(Bloomberg) -- Conor Burns, the UK trade minister fired by Liz Truss following a complaint of “serious misconduct” at this week’s Conservative Party conference, is set to be awarded a knighthood by her predecessor Boris Johnson as part of his resignation honors list, according to the Times.

As outgoing prime minister, Johnson has the right to ask the monarch, King Charles III, to grant peerages, knighthoods and other awards to any person he thinks worthy of the title. According to the Telegraph, Johnson is set to name at least 15 new Conservative peers to the House of Lords, while Labour will get eight. 

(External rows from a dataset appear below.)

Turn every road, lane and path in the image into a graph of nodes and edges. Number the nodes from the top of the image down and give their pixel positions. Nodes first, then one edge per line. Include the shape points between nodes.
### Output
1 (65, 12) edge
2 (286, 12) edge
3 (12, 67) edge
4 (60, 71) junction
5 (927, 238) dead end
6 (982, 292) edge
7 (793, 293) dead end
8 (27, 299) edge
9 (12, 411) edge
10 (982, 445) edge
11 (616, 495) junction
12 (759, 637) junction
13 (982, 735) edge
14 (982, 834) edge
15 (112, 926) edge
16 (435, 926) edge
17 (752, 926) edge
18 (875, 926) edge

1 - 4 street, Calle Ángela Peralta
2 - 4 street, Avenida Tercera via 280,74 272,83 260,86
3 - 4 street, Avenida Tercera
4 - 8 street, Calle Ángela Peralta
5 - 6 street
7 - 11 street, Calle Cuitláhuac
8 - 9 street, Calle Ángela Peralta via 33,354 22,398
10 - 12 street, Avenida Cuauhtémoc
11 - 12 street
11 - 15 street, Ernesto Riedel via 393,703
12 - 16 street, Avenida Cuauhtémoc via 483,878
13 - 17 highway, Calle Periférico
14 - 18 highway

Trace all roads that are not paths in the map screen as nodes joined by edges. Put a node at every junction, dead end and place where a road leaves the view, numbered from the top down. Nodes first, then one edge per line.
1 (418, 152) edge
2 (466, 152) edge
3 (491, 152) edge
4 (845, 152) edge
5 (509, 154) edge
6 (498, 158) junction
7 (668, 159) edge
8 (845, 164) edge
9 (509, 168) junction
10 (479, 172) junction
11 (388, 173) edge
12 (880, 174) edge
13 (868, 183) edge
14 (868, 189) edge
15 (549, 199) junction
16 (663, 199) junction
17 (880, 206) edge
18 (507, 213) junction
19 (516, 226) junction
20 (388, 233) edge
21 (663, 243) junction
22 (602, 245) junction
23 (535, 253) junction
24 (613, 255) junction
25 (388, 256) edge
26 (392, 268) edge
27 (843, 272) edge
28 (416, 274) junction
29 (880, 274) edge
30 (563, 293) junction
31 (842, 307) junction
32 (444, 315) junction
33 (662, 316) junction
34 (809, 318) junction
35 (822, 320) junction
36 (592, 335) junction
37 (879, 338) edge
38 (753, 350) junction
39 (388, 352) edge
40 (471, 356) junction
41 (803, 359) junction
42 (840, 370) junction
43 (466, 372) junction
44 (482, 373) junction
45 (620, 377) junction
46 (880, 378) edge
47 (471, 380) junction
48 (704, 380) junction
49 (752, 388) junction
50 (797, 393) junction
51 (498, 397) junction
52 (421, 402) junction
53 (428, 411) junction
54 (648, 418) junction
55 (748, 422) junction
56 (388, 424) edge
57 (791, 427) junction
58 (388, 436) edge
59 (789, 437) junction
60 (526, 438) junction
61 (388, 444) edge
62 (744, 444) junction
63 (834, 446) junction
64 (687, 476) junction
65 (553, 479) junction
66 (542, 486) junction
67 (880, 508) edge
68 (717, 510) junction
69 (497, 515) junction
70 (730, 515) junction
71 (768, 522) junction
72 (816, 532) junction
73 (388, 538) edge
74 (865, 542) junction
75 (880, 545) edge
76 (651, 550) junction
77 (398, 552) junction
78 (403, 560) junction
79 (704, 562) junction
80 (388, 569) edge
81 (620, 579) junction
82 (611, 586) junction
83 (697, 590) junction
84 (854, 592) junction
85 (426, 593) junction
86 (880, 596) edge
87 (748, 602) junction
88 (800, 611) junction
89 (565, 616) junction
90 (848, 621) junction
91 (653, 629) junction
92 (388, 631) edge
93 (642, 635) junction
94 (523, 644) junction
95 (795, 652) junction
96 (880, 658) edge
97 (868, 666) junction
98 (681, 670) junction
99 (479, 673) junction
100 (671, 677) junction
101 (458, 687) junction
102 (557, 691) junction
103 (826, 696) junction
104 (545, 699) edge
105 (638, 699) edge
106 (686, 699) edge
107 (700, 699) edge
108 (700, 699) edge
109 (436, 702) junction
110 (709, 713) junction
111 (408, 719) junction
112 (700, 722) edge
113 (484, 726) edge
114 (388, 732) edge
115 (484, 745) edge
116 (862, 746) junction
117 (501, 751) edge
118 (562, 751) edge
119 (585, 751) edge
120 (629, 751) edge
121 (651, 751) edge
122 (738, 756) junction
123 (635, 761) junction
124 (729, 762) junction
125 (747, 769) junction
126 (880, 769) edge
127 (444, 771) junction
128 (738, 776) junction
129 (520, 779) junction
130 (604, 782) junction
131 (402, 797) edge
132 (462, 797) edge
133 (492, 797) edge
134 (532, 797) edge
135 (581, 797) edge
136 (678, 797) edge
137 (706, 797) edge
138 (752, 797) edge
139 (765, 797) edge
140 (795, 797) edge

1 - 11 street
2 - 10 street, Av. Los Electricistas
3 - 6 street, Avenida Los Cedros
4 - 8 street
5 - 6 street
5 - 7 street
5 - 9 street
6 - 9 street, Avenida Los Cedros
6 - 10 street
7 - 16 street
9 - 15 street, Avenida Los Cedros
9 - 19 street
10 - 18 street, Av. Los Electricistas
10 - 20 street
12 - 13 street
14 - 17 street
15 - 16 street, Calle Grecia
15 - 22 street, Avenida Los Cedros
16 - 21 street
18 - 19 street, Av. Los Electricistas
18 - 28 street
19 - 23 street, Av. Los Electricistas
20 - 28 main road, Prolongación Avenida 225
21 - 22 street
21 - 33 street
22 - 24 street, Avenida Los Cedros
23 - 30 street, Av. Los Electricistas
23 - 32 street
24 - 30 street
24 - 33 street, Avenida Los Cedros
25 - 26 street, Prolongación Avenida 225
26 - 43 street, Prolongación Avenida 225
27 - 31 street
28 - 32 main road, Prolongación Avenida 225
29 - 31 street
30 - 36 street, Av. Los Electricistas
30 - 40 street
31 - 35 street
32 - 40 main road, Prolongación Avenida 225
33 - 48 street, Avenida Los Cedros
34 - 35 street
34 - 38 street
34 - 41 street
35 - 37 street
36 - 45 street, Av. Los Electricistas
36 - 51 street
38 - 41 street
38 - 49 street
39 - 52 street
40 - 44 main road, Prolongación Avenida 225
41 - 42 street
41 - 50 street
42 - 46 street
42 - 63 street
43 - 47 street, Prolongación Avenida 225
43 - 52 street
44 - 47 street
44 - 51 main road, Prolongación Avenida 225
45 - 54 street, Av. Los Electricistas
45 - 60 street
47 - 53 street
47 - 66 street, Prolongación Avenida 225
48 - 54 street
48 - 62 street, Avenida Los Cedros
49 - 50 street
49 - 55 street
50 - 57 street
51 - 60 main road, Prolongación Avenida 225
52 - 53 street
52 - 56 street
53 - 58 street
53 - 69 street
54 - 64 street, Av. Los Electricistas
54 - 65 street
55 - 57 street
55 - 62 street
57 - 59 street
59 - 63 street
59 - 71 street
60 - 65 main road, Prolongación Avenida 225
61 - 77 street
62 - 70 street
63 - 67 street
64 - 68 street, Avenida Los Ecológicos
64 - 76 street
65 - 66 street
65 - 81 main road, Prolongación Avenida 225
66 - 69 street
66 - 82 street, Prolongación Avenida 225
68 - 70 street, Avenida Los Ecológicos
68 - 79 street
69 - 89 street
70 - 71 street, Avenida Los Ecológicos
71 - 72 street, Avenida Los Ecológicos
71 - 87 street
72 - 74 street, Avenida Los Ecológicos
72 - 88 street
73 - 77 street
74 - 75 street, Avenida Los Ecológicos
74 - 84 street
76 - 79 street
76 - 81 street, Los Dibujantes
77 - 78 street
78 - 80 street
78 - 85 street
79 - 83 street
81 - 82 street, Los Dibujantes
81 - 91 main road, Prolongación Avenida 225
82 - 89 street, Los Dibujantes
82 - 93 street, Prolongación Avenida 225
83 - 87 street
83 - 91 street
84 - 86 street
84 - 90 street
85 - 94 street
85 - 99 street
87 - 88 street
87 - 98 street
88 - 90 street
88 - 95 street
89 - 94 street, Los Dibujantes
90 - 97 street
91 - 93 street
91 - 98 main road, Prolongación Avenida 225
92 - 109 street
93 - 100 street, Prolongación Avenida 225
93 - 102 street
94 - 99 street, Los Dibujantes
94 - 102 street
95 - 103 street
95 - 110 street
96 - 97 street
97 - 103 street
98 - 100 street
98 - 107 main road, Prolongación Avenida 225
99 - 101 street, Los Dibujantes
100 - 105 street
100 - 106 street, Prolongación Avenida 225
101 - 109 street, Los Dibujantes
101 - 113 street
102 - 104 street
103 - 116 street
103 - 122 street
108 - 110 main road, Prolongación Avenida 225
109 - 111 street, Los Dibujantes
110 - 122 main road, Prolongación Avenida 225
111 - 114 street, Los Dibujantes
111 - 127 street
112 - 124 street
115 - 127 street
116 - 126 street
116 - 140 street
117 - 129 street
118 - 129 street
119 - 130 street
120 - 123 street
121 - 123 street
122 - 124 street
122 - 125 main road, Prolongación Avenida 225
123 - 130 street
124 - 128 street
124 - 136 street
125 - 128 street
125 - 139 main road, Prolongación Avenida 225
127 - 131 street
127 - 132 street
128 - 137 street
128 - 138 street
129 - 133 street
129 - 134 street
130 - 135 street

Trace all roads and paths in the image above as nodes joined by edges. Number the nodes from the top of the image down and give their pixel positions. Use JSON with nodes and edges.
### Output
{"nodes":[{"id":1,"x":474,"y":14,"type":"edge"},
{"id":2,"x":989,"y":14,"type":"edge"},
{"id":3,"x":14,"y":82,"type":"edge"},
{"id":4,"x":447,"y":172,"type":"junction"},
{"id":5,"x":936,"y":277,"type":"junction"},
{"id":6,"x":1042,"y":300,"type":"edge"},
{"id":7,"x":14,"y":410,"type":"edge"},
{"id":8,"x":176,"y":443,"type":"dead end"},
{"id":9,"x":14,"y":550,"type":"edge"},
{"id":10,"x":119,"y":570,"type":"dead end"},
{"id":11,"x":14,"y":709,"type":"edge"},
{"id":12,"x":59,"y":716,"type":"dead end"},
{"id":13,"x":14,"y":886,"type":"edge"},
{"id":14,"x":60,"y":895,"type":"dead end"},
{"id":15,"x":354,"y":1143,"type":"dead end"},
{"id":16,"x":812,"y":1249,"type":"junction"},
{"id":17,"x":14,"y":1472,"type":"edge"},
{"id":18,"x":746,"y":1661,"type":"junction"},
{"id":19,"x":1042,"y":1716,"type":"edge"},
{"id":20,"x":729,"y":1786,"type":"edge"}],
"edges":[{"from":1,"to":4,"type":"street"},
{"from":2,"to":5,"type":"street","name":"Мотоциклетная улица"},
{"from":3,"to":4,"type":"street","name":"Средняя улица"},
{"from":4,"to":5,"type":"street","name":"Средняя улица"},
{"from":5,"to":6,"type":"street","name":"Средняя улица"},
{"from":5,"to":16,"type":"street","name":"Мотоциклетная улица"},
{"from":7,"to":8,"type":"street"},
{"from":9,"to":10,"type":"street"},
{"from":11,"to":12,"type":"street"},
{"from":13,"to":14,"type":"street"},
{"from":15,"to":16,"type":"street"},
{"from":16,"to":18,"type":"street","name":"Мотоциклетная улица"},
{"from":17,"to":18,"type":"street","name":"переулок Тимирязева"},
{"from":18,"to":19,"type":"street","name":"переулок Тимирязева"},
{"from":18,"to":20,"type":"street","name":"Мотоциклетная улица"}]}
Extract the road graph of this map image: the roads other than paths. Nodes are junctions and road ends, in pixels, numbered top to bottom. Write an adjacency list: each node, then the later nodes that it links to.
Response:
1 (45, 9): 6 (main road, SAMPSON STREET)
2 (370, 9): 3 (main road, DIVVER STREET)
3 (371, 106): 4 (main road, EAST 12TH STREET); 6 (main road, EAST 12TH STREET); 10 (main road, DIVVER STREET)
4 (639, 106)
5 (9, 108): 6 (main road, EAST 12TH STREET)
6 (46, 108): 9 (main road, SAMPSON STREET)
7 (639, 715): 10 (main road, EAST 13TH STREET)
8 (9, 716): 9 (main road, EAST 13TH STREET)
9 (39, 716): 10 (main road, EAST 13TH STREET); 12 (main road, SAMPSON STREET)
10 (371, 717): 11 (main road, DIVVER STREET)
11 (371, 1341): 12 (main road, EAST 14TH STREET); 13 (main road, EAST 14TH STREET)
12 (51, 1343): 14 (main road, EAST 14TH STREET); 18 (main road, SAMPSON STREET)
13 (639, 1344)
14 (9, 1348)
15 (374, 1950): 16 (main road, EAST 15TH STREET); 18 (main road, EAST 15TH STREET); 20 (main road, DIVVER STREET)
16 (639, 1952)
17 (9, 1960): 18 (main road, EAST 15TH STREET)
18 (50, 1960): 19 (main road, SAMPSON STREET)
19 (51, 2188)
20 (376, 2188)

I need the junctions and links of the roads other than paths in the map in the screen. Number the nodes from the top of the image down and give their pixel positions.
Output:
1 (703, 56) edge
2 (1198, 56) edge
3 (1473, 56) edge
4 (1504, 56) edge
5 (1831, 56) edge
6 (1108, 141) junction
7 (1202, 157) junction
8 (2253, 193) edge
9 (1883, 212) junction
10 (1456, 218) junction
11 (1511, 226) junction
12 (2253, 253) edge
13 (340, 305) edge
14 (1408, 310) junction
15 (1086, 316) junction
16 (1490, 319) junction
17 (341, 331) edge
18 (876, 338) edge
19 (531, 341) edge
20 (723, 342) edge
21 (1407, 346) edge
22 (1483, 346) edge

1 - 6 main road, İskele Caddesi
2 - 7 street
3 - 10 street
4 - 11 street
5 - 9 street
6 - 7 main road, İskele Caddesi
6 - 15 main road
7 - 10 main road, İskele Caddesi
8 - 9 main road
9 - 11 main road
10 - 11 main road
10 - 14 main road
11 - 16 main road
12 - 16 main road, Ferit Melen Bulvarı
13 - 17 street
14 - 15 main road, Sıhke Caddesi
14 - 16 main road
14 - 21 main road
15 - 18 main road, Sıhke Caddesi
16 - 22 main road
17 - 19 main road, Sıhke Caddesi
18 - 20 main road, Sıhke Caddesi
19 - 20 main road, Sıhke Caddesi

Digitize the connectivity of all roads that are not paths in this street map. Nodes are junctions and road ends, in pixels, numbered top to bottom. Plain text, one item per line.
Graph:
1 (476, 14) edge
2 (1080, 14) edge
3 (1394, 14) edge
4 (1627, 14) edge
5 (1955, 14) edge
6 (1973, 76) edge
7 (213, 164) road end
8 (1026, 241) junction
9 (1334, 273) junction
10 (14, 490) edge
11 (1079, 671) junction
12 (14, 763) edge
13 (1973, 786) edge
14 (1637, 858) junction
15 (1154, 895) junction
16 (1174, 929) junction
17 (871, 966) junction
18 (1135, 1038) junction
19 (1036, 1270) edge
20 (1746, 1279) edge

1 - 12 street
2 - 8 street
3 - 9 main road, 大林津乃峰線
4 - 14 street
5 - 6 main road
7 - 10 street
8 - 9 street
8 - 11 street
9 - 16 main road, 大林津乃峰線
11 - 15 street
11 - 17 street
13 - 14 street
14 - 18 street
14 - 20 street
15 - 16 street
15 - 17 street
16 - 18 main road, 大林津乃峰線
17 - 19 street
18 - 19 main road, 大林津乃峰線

But putting forward Burns’s name for a knighthood is likely to revive accusations of cronyism, renew focus on the behavior of Conservative lawmakers and heap more pressure on the current premier. After a miserable party conference punctuated by policy U-turns and political infighting, Truss returns to a new session of parliament and a live debate on Wednesday with Labour Party leader Keir Starmer. 

Burns, 50, has also been suspended from the parliamentary party pending an investigation. He has said he looked forward to clearing his name.

A close ally of Johnson, Burns has been in trouble before. He resigned as a trade minister in 2020 after the standards watchdog found he used his position as an MP to intimidate a member of the public. He was named a minister in the Northern Ireland office last year, and Truss reinstated him at the trade department a month ago. 

By firing Burns quickly, Truss would have hoped to avoid the fallout of the Chris Pincher affair, in which Johnson angered his backbenchers by not immediately dismissing Pincher over allegations of sexual assault. But the prospect of Burns being called “Sir Conor” puts the party at risk of criticism again.

Earlier this year a Conservative MP resigned after admitting to watching porn in Parliament, and another unnamed Tory MP was arrested over allegations of rape and sexual assault. In April, Conservative MP Imran Ahmad Khan resigned his seat after being convicted of sexually assaulting a teenage boy in 2008, and the opposition Labour Party won the subsequent by-election in Wakefield.

The suspension of the whip from Burns reduces the Conservative Party’s working majority in the House of Commons to 69. Elected in 2010, Burns is the MP for Bournemouth West and has a majority of 10,150.